Carla Klehm Editor

Dr. Cameron Gokee is an anthropological archaeologist who studies the interplay between community and landscape. Building on nearly two decades of collaborative research in francophone West Africa, Dr. Gokee currently directs the Bandafassi Regional Archaeological Project to map shifting relations of village life and ethnic identity in a “shatter zone” on the upper Gambia River over the past thousand years. Locally, he also co-directs two projects to explore the historical landscapes of Indigenous and Black communities in southern Appalachia—the Linville Gorge Archaeological Survey and the Junaluska Community Archaeology Project. Finally, Dr. Gokee collaborates with the Undocumented Migration Project to address structural violence against migrants moving across the US-Mexico borderlands. 

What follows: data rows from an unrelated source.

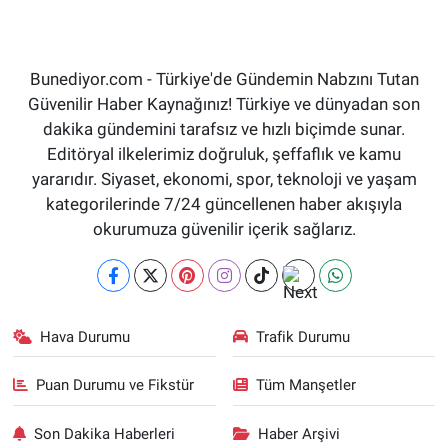
Bunediyor.com - Türkiye'de Gündemin Nabzını Tutan
Güvenilir Haber Kaynağınız! Türkiye ve dünyadan son
dakika gündemini tarafsız ve hızlı biçimde sunar.
Editöryal ilkelerimiz doğruluk, şeffaflık ve kamu
yararıdır. Siyaset, ekonomi, spor, teknoloji ve yaşam
kategorilerinde 7/24 güncellenen haber akışıyla
okurumuza güvenilir içerik sağlarız.
Hava Durumu
Trafik Durumu
Puan Durumu ve Fikstür
Tüm Manşetler
Son Dakika Haberleri
Haber Arşivi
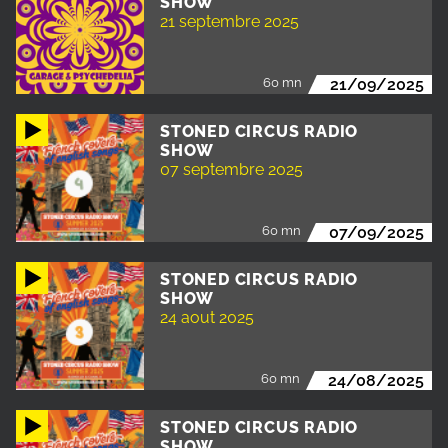
SHOW
21 septembre 2025
60 mn
21/09/2025
STONED CIRCUS RADIO
SHOW
07 septembre 2025
60 mn
07/09/2025
STONED CIRCUS RADIO
SHOW
24 aout 2025
60 mn
24/08/2025
STONED CIRCUS RADIO
SHOW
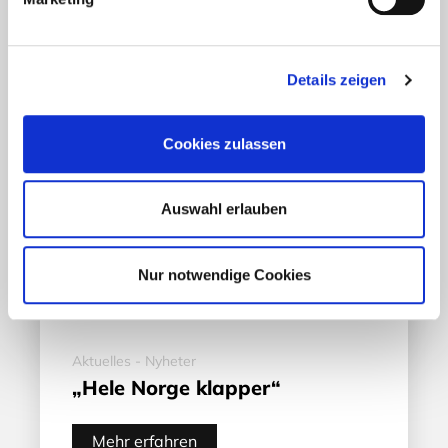
Details zeigen
Cookies zulassen
Auswahl erlauben
Nur notwendige Cookies
Aktuelles - Nyheter
„Hele Norge klapper“
Mehr erfahren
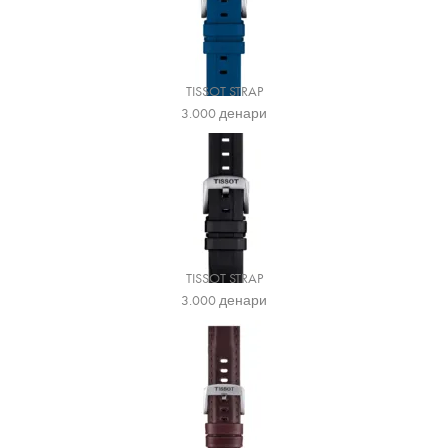
TISSOT STRAP
3.000
денари
TISSOT STRAP
3.000
денари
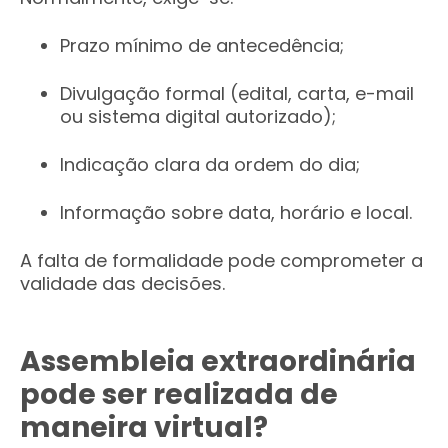
Prazo mínimo de antecedência;
Divulgação formal (edital, carta, e-mail
ou sistema digital autorizado);
Indicação clara da ordem do dia;
Informação sobre data, horário e local.
A falta de formalidade pode comprometer a
validade das decisões.
Assembleia extraordinária
pode ser realizada de
maneira virtual?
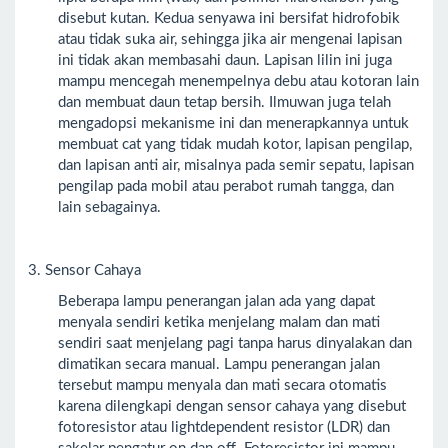
disebut kutan. Kedua senyawa ini bersifat hidrofobik
atau tidak suka air, sehingga jika air mengenai lapisan
ini tidak akan membasahi daun. Lapisan lilin ini juga
mampu mencegah menempelnya debu atau kotoran lain
dan membuat daun tetap bersih. Ilmuwan juga telah
mengadopsi mekanisme ini dan menerapkannya untuk
membuat cat yang tidak mudah kotor, lapisan pengilap,
dan lapisan anti air, misalnya pada semir sepatu, lapisan
pengilap pada mobil atau perabot rumah tangga, dan
lain sebagainya.
3. Sensor Cahaya
Beberapa lampu penerangan jalan ada yang dapat
menyala sendiri ketika menjelang malam dan mati
sendiri saat menjelang pagi tanpa harus dinyalakan dan
dimatikan secara manual. Lampu penerangan jalan
tersebut mampu menyala dan mati secara otomatis
karena dilengkapi dengan sensor cahaya yang disebut
fotoresistor atau lightdependent resistor (LDR) dan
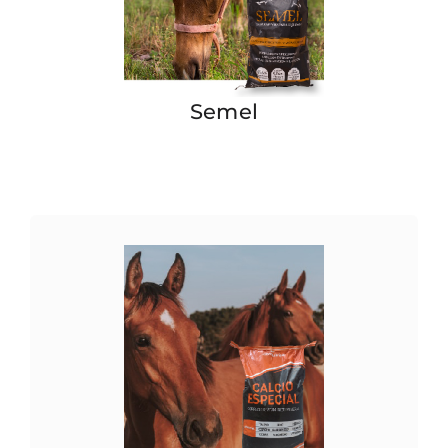
Semel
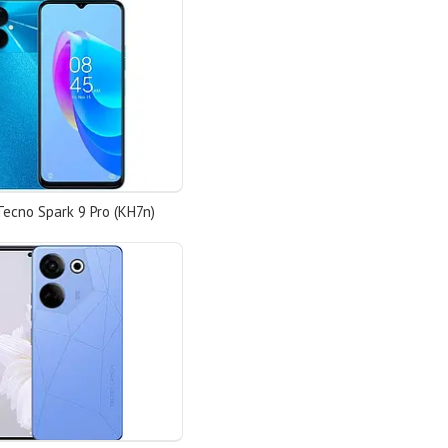
ecno Spark 9 Pro (KH7n)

Dr. Carla Klehm is Research Assistant Professor in the Center for Advanced Spatial Technologies at the University of Arkansas. She is an anthropological archaeologist working at the intersection of inequality, long-distance trade, and human-environmental relationships. Funded by NSF, NEH, NGS, and Wenner-Gren, among others, she directs international, multidisciplinary projects that span from the outskirts of the earliest polities in southern Africa and the riverine fortress networks of Bronze Age Europe to mortuary assemblages at some of East Africa’s earliest megalithic monuments. Her projects have incorporated a range of geospatial techniques, including geophysics, UAV-based sensors, and predictive modeling using multispectral satellite imagery, derived from her long-standing relationship with CAST. Dr. Klehm also collaborates directly with local museums and communities and incorporates indigenous perspectives in the narratives she presents to both academic and popular audiences.